US President Donald Trump spoke once again of his “personal connection” to Judaism on Thursday, as he held a telephone call with American Jewish leaders to mark Rosh Hashana — the Jewish New Year which begins on Sunday night.

By: The Algemeiner

“I am the very proud father of a Jewish daughter, Ivanka, and my son-in-law, who I’m very proud of also — I will say that very loudly — Jared, and my several Jewish grandchildren, namely three beautiful Jewish grandchildren that I love,” US President Donald Trump declared during a conference call with US Jewish leaders.

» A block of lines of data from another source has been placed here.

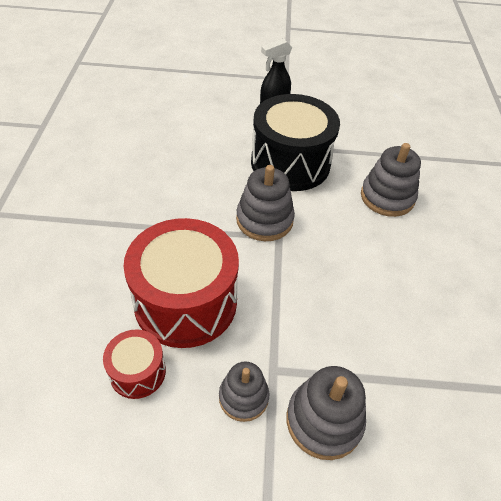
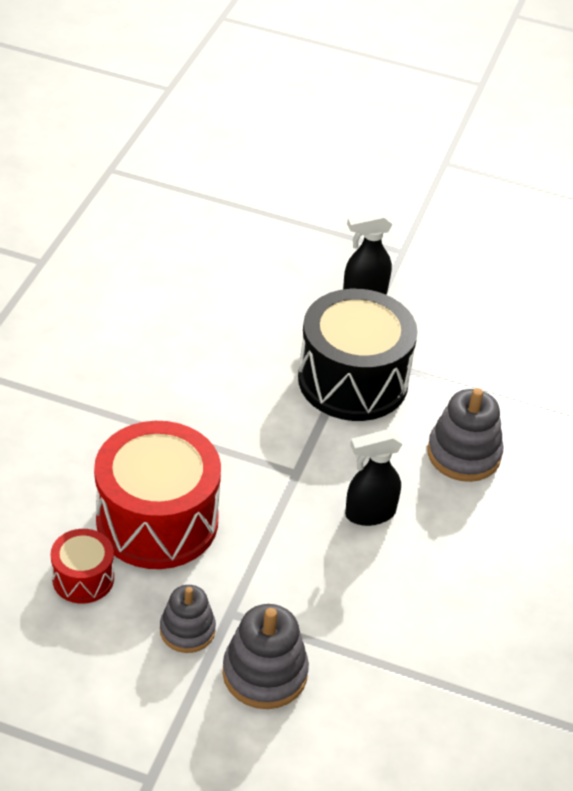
camera: 15 degrees right, 5 degrees down
grey stacking toy [236,165,295,241] -> none
none -> black spray bottle [345,429,403,526]

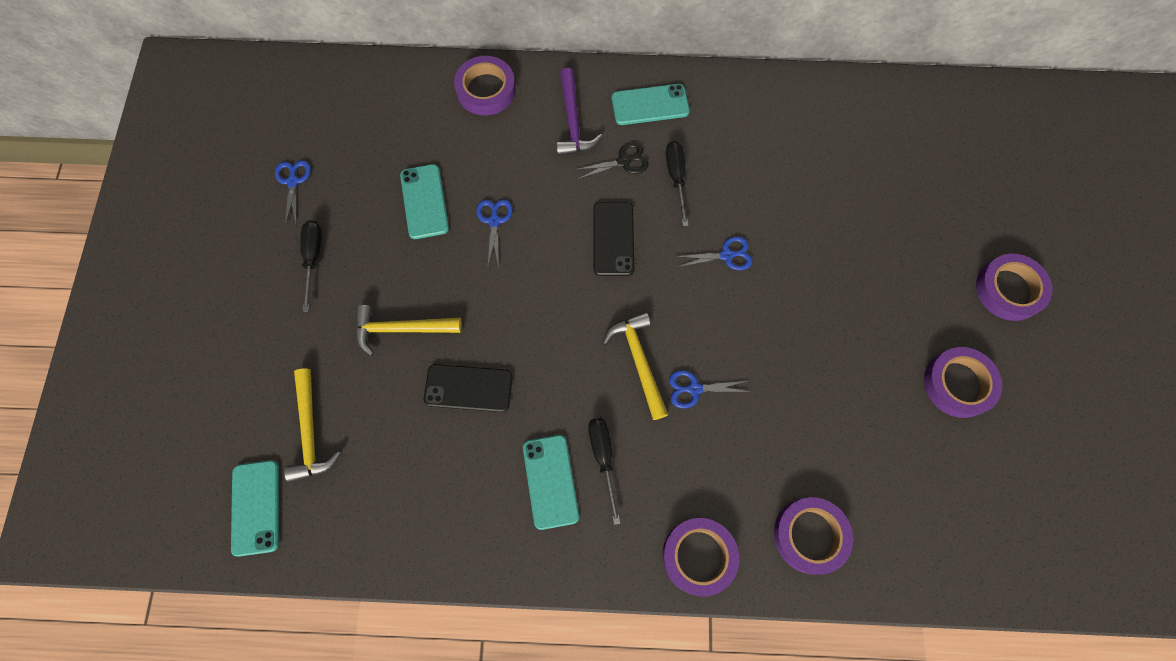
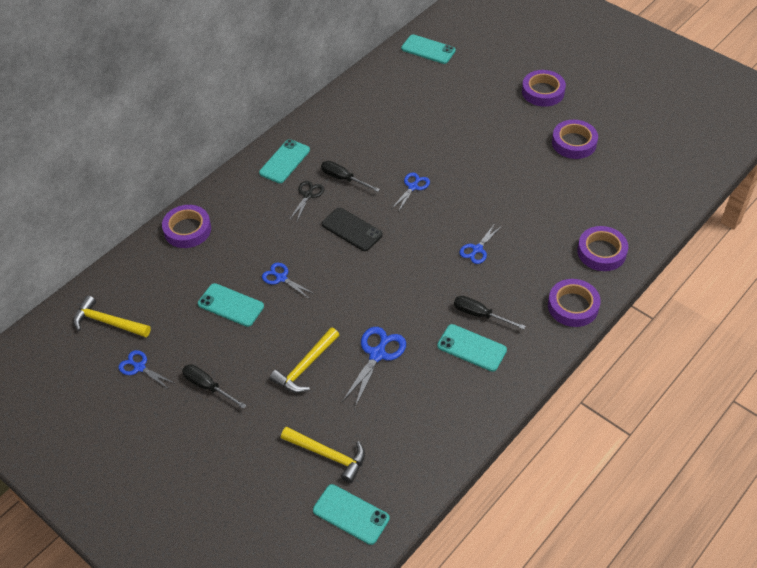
camera: 50 degrees left, 20 degrees down
black phone [424,364,513,412] -> blue scissors [342,327,406,407]
purple hammer [556,68,603,156] -> none
yellow hammer [603,312,668,420] -> yellow hammer moved to [73,295,151,337]
none -> turquoise phone [401,34,456,64]

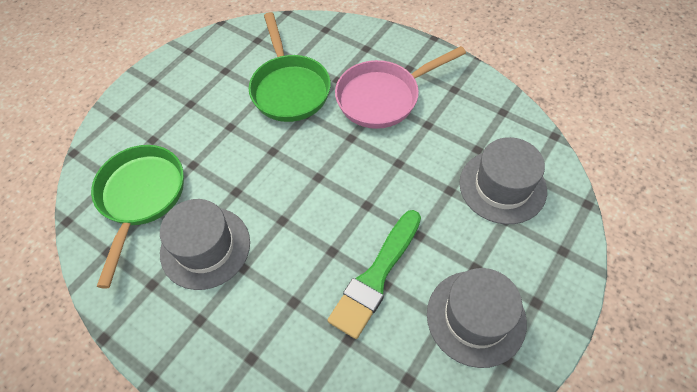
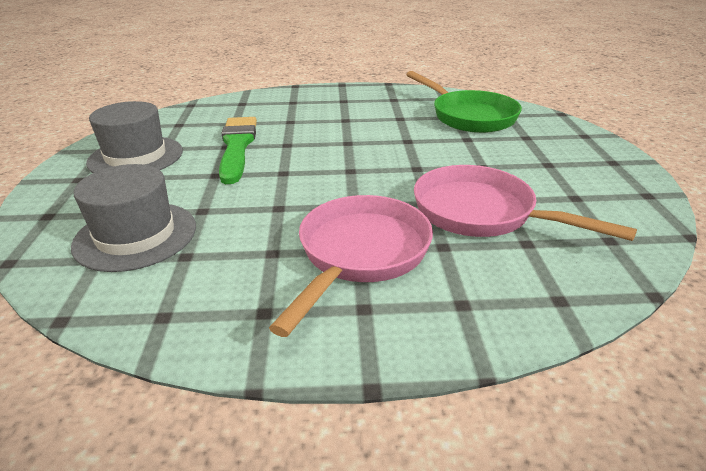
camera: 140 degrees right, 25 degrees down
grey hat [160,199,250,290] -> none
green pan [249,12,331,122] -> pink pan [414,165,637,241]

Over a period of 20 minutes, the president spoke glowingly about Jewish contributions to the US, his efforts to broker a peace deal between Israel and the Palestinians, the recent deportation to Germany of Nazi collaborator Jakiw Palij, and his determination to combat antisemitism in America.

“Over the centuries, the Jewish people have suffered unthinkable persecution, yet you have not only endured, you have thrived and flourished as an example of humankind,” Trump said.

On Israel, Trump emphasized that he had “kept my promise to recognize Jerusalem as the capital of Israel, as we have since moved our embassy to Tel Aviv to its rightful home in the holy city.”

Regarding his peace efforts, Trump praised his team’s progress on the issue. “Ambassador Friedman, Jason [Greenblatt], Jared [Kushner], and others are working hard to reach a peace agreement between the Israelis and the Palestinians.”

Said Trump: “All my life I’ve heard that’s the hardest deal to make, and I’m starting to believe that maybe it is. But I will say that if it can be delivered, we will deliver it.”

Both Kushner and Friedman were present on the call, along with Norm Coleman, the chairman of the Republican Jewish Coalition (RJC), and Harvard law professor Alan Dershowitz, a Jewish Democrat now widely viewed as a Trump confidante. “It’s an honor to be asking you a question,” Dershowitz told the president, going on to inquire whether the Jewish community should “be optimistic that you can help bring about a peaceful resolution of the conflict that we all pray for all the time?”

“I think the answer to that is a very strong yes,” Trump responded.

While there was no discussion of the current storm over an anonymous oped by a White House official in The New York Times that accused Trump of acting “in a manner that is detrimental to the health of our republic,” Trump was candid in his explanation of his evolving policy toward Iran.

“I had a secretary of state that didn’t like terminating [the 2015 Iran nuclear deal],” Trump said, referring to his first selection for that post, Rex Tillerson, who was fired in March. “I played that little game for a while, and then ultimately I decided I’m just doing it. And I did it.”

Withdrawing from the Iran deal had “a tremendously positive impact on, I think really, world security — because Iran is no longer the same country,” Trump added. “From the day I did it, they’ve lost their mojo.”